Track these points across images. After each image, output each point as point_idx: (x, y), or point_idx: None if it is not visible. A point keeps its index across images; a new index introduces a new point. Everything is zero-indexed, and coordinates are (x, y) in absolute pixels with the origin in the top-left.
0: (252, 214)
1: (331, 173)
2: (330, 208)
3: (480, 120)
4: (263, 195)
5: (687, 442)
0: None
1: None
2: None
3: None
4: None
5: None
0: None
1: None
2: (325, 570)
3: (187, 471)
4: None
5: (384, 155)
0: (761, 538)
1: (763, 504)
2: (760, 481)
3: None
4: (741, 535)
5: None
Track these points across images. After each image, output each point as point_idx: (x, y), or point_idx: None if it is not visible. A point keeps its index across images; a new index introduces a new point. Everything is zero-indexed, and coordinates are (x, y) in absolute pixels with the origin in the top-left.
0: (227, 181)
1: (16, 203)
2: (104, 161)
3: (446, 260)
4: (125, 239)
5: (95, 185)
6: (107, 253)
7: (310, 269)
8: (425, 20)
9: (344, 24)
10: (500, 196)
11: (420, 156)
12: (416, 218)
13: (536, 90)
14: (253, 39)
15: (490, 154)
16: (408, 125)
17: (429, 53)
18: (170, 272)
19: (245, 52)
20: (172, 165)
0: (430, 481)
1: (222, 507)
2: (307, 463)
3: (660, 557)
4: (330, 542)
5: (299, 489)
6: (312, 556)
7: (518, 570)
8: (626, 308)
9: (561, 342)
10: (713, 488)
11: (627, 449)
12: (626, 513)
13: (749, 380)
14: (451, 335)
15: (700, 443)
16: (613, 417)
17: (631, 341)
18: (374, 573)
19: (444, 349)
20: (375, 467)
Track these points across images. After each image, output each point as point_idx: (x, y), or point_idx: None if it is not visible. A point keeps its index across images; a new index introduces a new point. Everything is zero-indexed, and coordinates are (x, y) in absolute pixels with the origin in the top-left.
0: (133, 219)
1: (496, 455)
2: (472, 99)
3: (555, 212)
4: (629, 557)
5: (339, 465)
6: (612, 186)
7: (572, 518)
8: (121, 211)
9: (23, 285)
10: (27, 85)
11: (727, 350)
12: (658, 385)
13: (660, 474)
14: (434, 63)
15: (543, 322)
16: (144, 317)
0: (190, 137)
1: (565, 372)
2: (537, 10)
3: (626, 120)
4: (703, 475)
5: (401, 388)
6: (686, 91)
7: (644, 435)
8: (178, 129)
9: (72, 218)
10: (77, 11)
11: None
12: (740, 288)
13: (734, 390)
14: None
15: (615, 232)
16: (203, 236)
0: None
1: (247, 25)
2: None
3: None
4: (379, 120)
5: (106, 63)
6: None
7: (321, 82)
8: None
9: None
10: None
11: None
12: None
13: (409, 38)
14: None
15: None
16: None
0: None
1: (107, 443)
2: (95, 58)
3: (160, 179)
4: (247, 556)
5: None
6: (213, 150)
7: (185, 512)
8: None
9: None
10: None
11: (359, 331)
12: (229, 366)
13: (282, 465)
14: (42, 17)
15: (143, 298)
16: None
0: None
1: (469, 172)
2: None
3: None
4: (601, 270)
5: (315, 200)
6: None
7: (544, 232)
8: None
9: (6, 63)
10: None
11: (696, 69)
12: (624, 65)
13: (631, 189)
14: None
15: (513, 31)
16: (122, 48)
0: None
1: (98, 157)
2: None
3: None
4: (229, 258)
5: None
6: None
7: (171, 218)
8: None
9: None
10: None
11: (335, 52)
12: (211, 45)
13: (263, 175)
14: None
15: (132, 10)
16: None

▶ **CHALLENGE**
Please express every line of the records above as a Markdown table with the columns Row and Record line, numbering the rows and omitting any blank lines.

▶ **EXPECTED OUTPUT**
| Row | Record line |
|---|---|
| 1 | Track these points across images. After each image, output each point as point_idx: (x, y), or point_idx: None if it is not visible. A point keeps its index across images; a new index introduces a new point. Everything is zero-indexed, and coordinates are (x, y) in absolute pixels with the origin in the top-left. |
| 2 | 0: (252, 214) |
| 3 | 1: (331, 173) |
| 4 | 2: (330, 208) |
| 5 | 3: (480, 120) |
| 6 | 4: (263, 195) |
| 7 | 5: (687, 442) |
| 8 | 0: None |
| 9 | 1: None |
| 10 | 2: None |
| 11 | 3: None |
| 12 | 4: None |
| 13 | 5: None |
| 14 | 0: None |
| 15 | 1: None |
| 16 | 2: (325, 570) |
| 17 | 3: (187, 471) |
| 18 | 4: None |
| 19 | 5: (384, 155) |
| 20 | 0: (761, 538) |
| 21 | 1: (763, 504) |
| 22 | 2: (760, 481) |
| 23 | 3: None |
| 24 | 4: (741, 535) |
| 25 | 5: None |
| 26 | Track these points across images. After each image, output each point as point_idx: (x, y), or point_idx: None if it is not visible. A point keeps its index across images; a new index introduces a new point. Everything is zero-indexed, and coordinates are (x, y) in absolute pixels with the origin in the top-left. |
| 27 | 0: (227, 181) |
| 28 | 1: (16, 203) |
| 29 | 2: (104, 161) |
| 30 | 3: (446, 260) |
| 31 | 4: (125, 239) |
| 32 | 5: (95, 185) |
| 33 | 6: (107, 253) |
| 34 | 7: (310, 269) |
| 35 | 8: (425, 20) |
| 36 | 9: (344, 24) |
| 37 | 10: (500, 196) |
| 38 | 11: (420, 156) |
| 39 | 12: (416, 218) |
| 40 | 13: (536, 90) |
| 41 | 14: (253, 39) |
| 42 | 15: (490, 154) |
| 43 | 16: (408, 125) |
| 44 | 17: (429, 53) |
| 45 | 18: (170, 272) |
| 46 | 19: (245, 52) |
| 47 | 20: (172, 165) |
| 48 | 0: (430, 481) |
| 49 | 1: (222, 507) |
| 50 | 2: (307, 463) |
| 51 | 3: (660, 557) |
| 52 | 4: (330, 542) |
| 53 | 5: (299, 489) |
| 54 | 6: (312, 556) |
| 55 | 7: (518, 570) |
| 56 | 8: (626, 308) |
| 57 | 9: (561, 342) |
| 58 | 10: (713, 488) |
| 59 | 11: (627, 449) |
| 60 | 12: (626, 513) |
| 61 | 13: (749, 380) |
| 62 | 14: (451, 335) |
| 63 | 15: (700, 443) |
| 64 | 16: (613, 417) |
| 65 | 17: (631, 341) |
| 66 | 18: (374, 573) |
| 67 | 19: (444, 349) |
| 68 | 20: (375, 467) |
| 69 | Track these points across images. After each image, output each point as point_idx: (x, y), or point_idx: None if it is not visible. A point keeps its index across images; a new index introduces a new point. Everything is zero-indexed, and coordinates are (x, y) in absolute pixels with the origin in the top-left. |
| 70 | 0: (133, 219) |
| 71 | 1: (496, 455) |
| 72 | 2: (472, 99) |
| 73 | 3: (555, 212) |
| 74 | 4: (629, 557) |
| 75 | 5: (339, 465) |
| 76 | 6: (612, 186) |
| 77 | 7: (572, 518) |
| 78 | 8: (121, 211) |
| 79 | 9: (23, 285) |
| 80 | 10: (27, 85) |
| 81 | 11: (727, 350) |
| 82 | 12: (658, 385) |
| 83 | 13: (660, 474) |
| 84 | 14: (434, 63) |
| 85 | 15: (543, 322) |
| 86 | 16: (144, 317) |
| 87 | 0: (190, 137) |
| 88 | 1: (565, 372) |
| 89 | 2: (537, 10) |
| 90 | 3: (626, 120) |
| 91 | 4: (703, 475) |
| 92 | 5: (401, 388) |
| 93 | 6: (686, 91) |
| 94 | 7: (644, 435) |
| 95 | 8: (178, 129) |
| 96 | 9: (72, 218) |
| 97 | 10: (77, 11) |
| 98 | 11: None |
| 99 | 12: (740, 288) |
| 100 | 13: (734, 390) |
| 101 | 14: None |
| 102 | 15: (615, 232) |
| 103 | 16: (203, 236) |
| 104 | 0: None |
| 105 | 1: (247, 25) |
| 106 | 2: None |
| 107 | 3: None |
| 108 | 4: (379, 120) |
| 109 | 5: (106, 63) |
| 110 | 6: None |
| 111 | 7: (321, 82) |
| 112 | 8: None |
| 113 | 9: None |
| 114 | 10: None |
| 115 | 11: None |
| 116 | 12: None |
| 117 | 13: (409, 38) |
| 118 | 14: None |
| 119 | 15: None |
| 120 | 16: None |
| 121 | 0: None |
| 122 | 1: (107, 443) |
| 123 | 2: (95, 58) |
| 124 | 3: (160, 179) |
| 125 | 4: (247, 556) |
| 126 | 5: None |
| 127 | 6: (213, 150) |
| 128 | 7: (185, 512) |
| 129 | 8: None |
| 130 | 9: None |
| 131 | 10: None |
| 132 | 11: (359, 331) |
| 133 | 12: (229, 366) |
| 134 | 13: (282, 465) |
| 135 | 14: (42, 17) |
| 136 | 15: (143, 298) |
| 137 | 16: None |
| 138 | 0: None |
| 139 | 1: (469, 172) |
| 140 | 2: None |
| 141 | 3: None |
| 142 | 4: (601, 270) |
| 143 | 5: (315, 200) |
| 144 | 6: None |
| 145 | 7: (544, 232) |
| 146 | 8: None |
| 147 | 9: (6, 63) |
| 148 | 10: None |
| 149 | 11: (696, 69) |
| 150 | 12: (624, 65) |
| 151 | 13: (631, 189) |
| 152 | 14: None |
| 153 | 15: (513, 31) |
| 154 | 16: (122, 48) |
| 155 | 0: None |
| 156 | 1: (98, 157) |
| 157 | 2: None |
| 158 | 3: None |
| 159 | 4: (229, 258) |
| 160 | 5: None |
| 161 | 6: None |
| 162 | 7: (171, 218) |
| 163 | 8: None |
| 164 | 9: None |
| 165 | 10: None |
| 166 | 11: (335, 52) |
| 167 | 12: (211, 45) |
| 168 | 13: (263, 175) |
| 169 | 14: None |
| 170 | 15: (132, 10) |
| 171 | 16: None |